Onun Bir Hafta Ömrü Kaldı
"SEN KENDİ NEFSİNE BAK!.."Ey Behâeddin! Sen babanı inkâr edenleri bırak da, kendi nefsini yola getir. Sakın ucb ve kibir hastalığına yakalanmayasın. Herkes yaya yürürken, sen binek üzerindesin. Bu kadarcık gönül yüksekliği, insanı ucba; kendini beğenmeye götürür, nefsinin ve şeytanın eline düşürür. Onlara hizmet ettirir..."
Mevlânâ hazretleri vefât ettikten bir hafta sonra, onun halifesi, vekili olan Hüsâmeddin Çelebi, talebeleriyle birlikte Sultan Veled'e gelerek; "Artık bizleri irşâd etmeye ilim öğretmeye başlamanızı istirhâm etmeye geldik. Zira, mübârek hocamız Mevlânâ'ya lâyık halife olacak ancak siz varsınız." dedi. Bu şekilde hocasına ve oğluna sadâkatini ve muhabbetini arz eyledi. Babasının halifesinden bu göz yaşartıcı sözleri işiten Sultan Veled hazretleri;
"Canım efendim! Siz, muhterem babamın sağlığında onun halifesi idiniz. Vefâtından önce sorulduğunda, sizi, kendisine halife bıraktığını buyurmuştu. Bu sebeple siz, bizim hocamızsınız. Bu vazife size verilmiştir. Başta kendim ve oğlum Ârif Çelebi size tâbiyiz" dedi. Bu sözler üzerine, Hüsâmeddin Çelebi, 683 (m. 1284) senesinde vefât edinceye kadar talebeleri irşâd eyledi. Ondan sonra, yerine Sultan Veled halife, vekil olup, bu vazifeyi üstlendi...
GAİBDEN GELEN OK!..
Sultan Veled zamânında, Mustafa isminde zâlim bir kimse vardı. Malı, mülkü ve akrabâlarının çok olmasından istifâde ederek, bazı kimselere eziyet ederdi. Bunu Sultan Veled'e şikâyet eylediler. Sultan Veled onu huzûruna çağırıp nasihat ettiğinde, kaba sözlerle i'tirâz etti.

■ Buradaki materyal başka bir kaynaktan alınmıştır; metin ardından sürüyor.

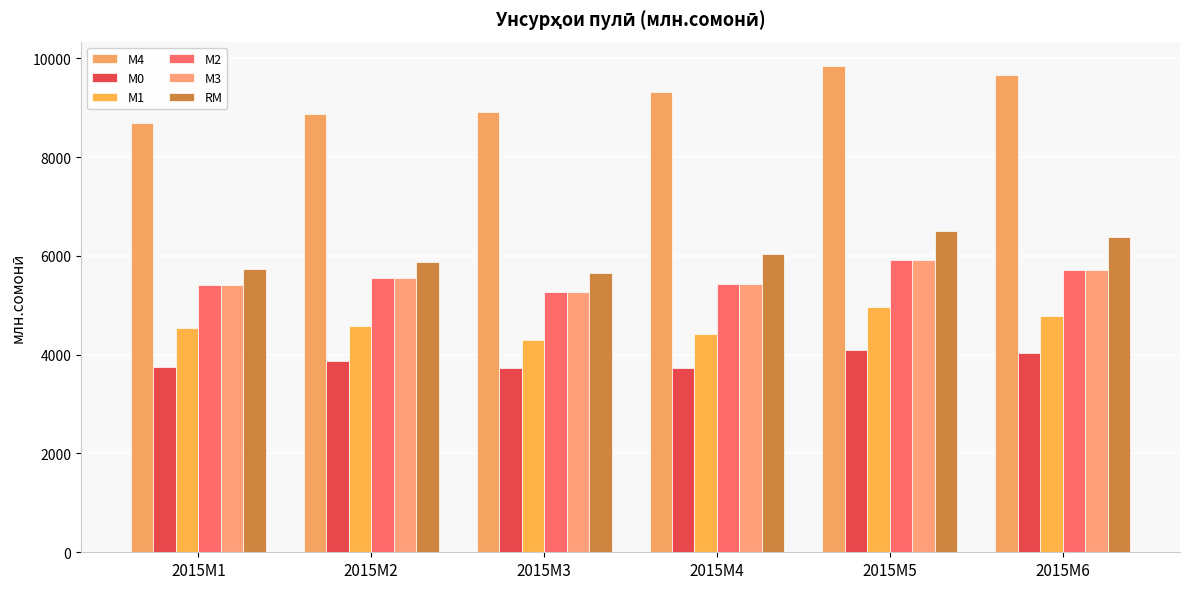

How many bars are there in each group?

6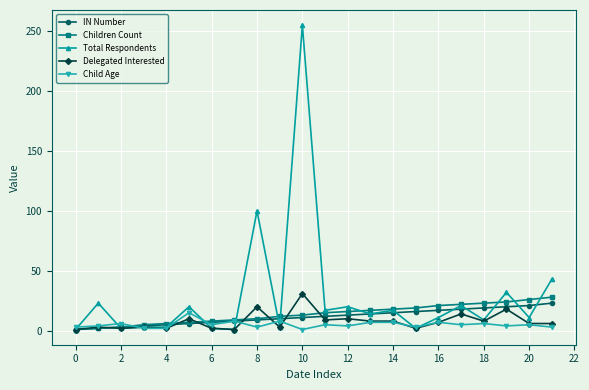

Which series has the largest range (max minus min)?

Total Respondents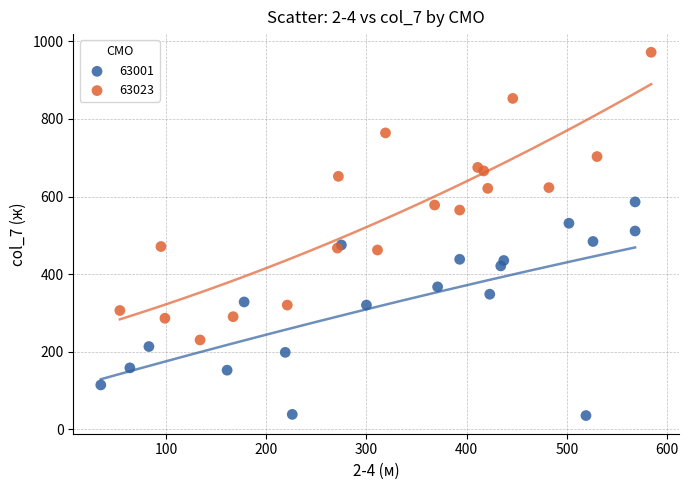

Which series contains the highest Y value?

63023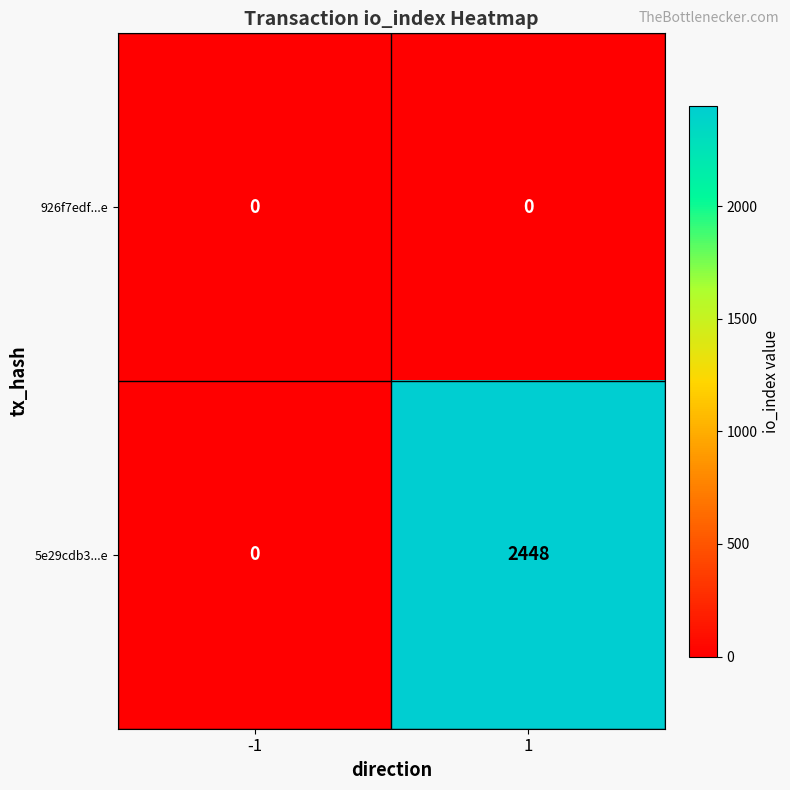

Rank the series by their average value, from lowest to highest.

926f7edf...e, 5e29cdb3...e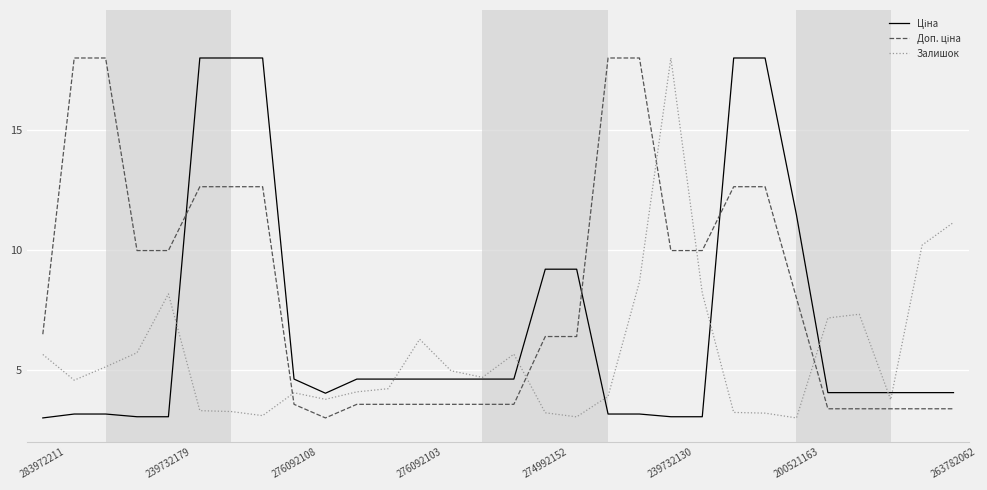

How many series are shown in this chart?

3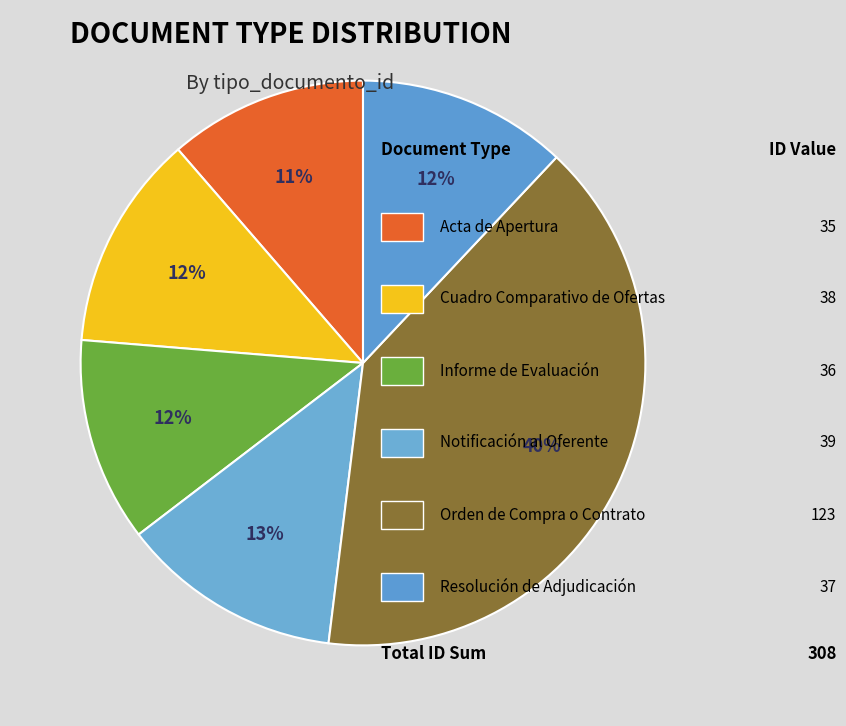

How many slices are in this pie chart?

6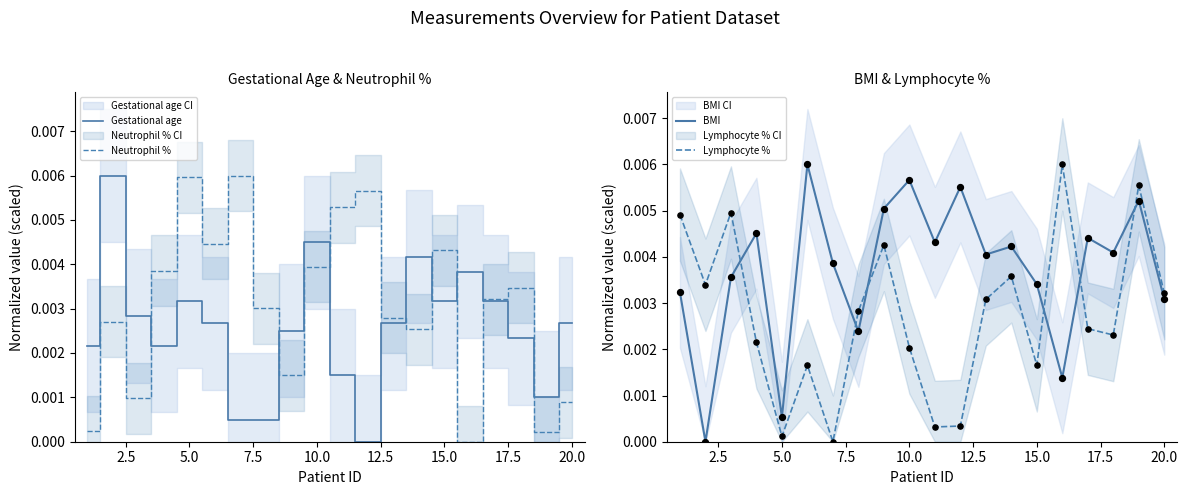

Which series has the largest Y range (max minus min)?

Gestational age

Mustafa'nın bu kaba sözlerine sükût eden Sultan Veled hazretleri, o çıkınca; "Bir hafta ömrü kaldığı hâlde, hâlâ yiğitlik taslayıp sıhhatine güveniyor" buyurdu. Mustafa, dergâhtan çıkıp evine giderken, nereden geldiği belli olmayan bir ok, göğsüne saplandı. Bir hafta sonra da öldü.